EXERCISE GOAL: Format the lines of the listing starting at the line containing "ADD TO CART" and ending at the line containing "Telegram Mini Apps", both included, as a numbered list. Omit blank lines and leave the pictures out of the answer.

SUPPLIED INFORMATION:
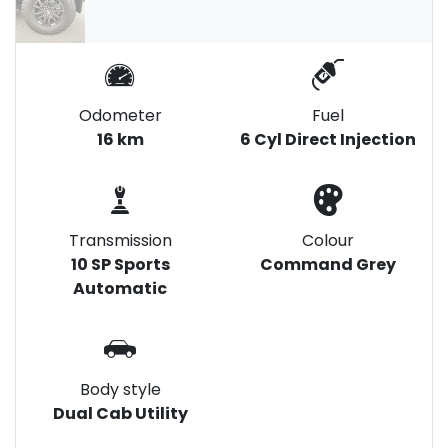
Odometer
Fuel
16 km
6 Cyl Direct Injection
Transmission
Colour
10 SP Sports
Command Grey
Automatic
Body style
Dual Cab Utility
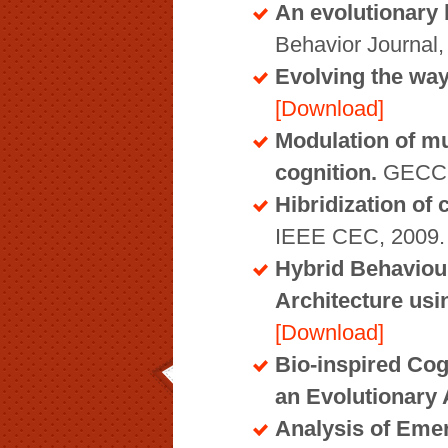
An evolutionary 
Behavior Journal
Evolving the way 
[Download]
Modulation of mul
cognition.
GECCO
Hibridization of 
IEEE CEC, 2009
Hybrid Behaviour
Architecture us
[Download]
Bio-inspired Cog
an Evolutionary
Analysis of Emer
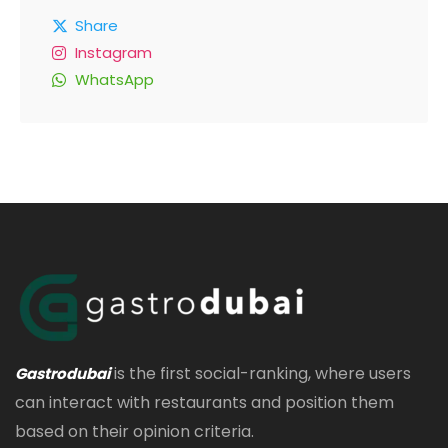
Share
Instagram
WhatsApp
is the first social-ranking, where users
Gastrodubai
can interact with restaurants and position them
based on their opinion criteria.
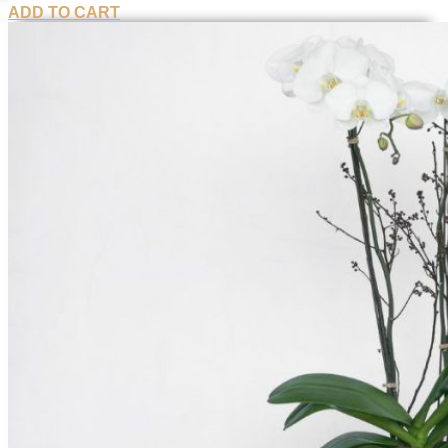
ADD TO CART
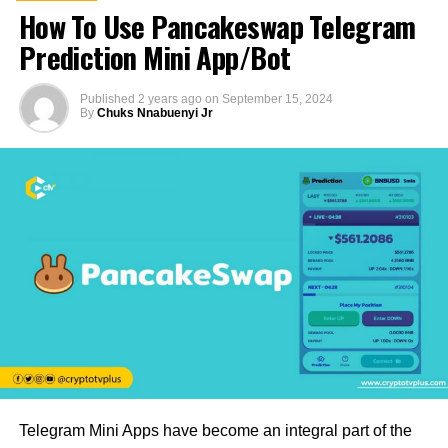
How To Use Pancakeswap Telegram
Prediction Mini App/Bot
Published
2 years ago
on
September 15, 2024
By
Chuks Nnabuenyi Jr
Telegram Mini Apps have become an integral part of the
---
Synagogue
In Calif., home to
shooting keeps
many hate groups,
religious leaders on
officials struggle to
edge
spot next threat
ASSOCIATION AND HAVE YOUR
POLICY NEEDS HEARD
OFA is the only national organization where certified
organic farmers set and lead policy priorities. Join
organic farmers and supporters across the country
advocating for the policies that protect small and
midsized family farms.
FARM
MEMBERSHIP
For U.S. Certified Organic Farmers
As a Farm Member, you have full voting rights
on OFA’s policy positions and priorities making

SOLUTION FOR THIS PROBLEM:
1. ADD TO CART
2. How To Use Pancakeswap Telegram
3. Prediction Mini App/Bot
4. Published
5. 2 years ago
6. on
7. September 15, 2024
8. By
9. Chuks Nnabuenyi Jr
10. Telegram Mini Apps have become an integral part of the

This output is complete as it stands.